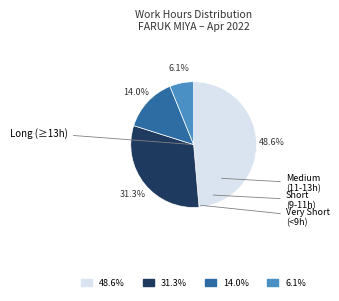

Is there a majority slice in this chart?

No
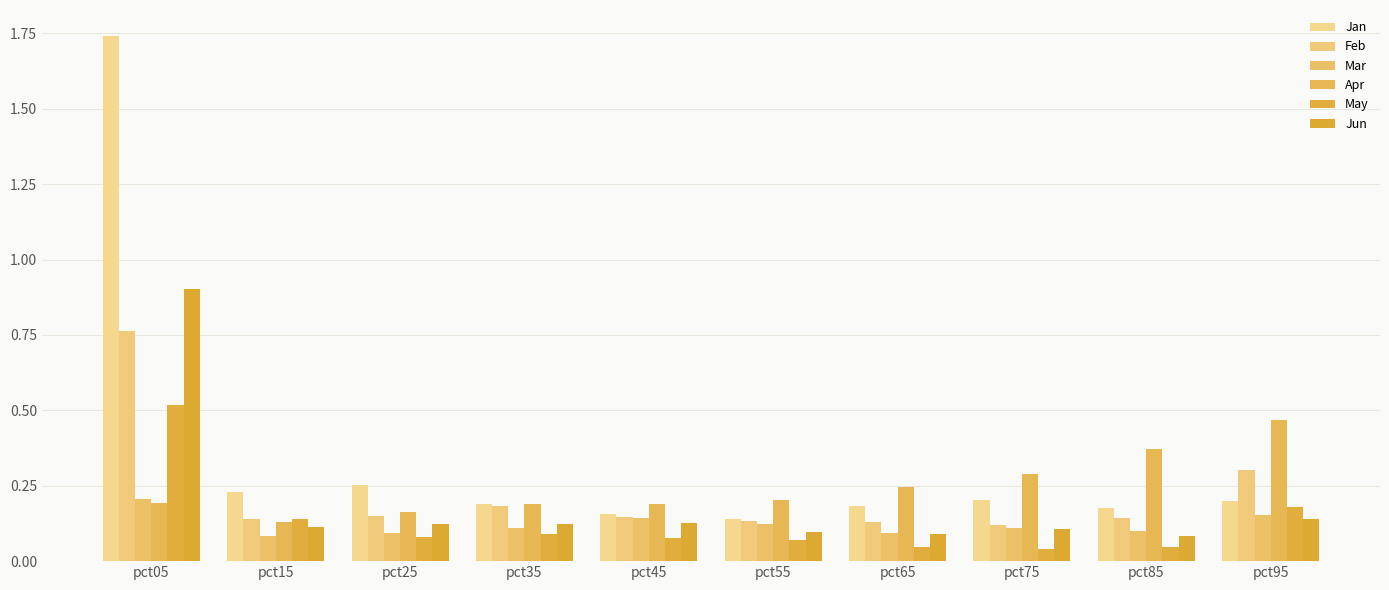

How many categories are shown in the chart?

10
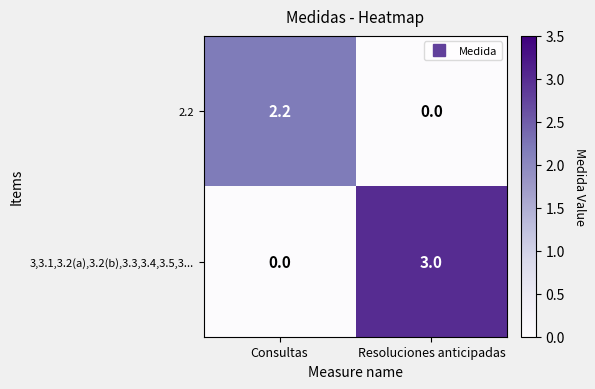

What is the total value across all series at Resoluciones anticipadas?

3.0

_ _ _

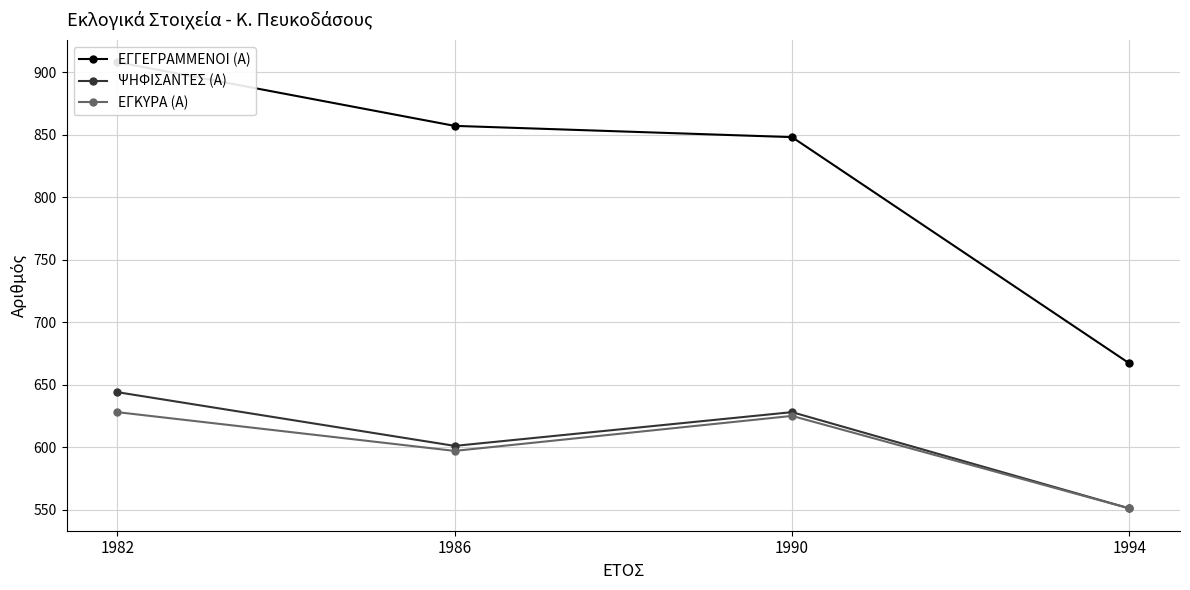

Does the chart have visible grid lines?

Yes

_ _ _

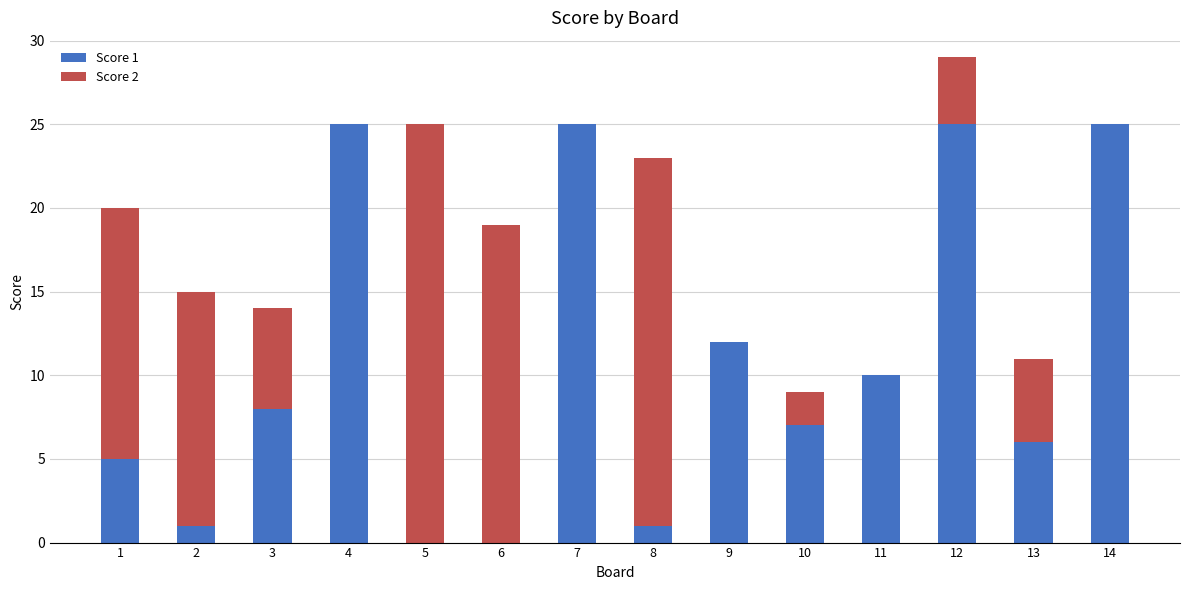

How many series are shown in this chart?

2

_ _ _

| TASK DIRECTIONS |
Express the lines of the listing above as a JSON list of strings, one string per line and blank lines omitted, starting with the line containing "How many categories are shown in the chart?" and going on through the line containing "What is the". Leave the pictures out of the list.

| EXPECTED ANSWER |
[
  "How many categories are shown in the chart?",
  "10",
  "What is the total value across all series at Resoluciones anticipadas?"
]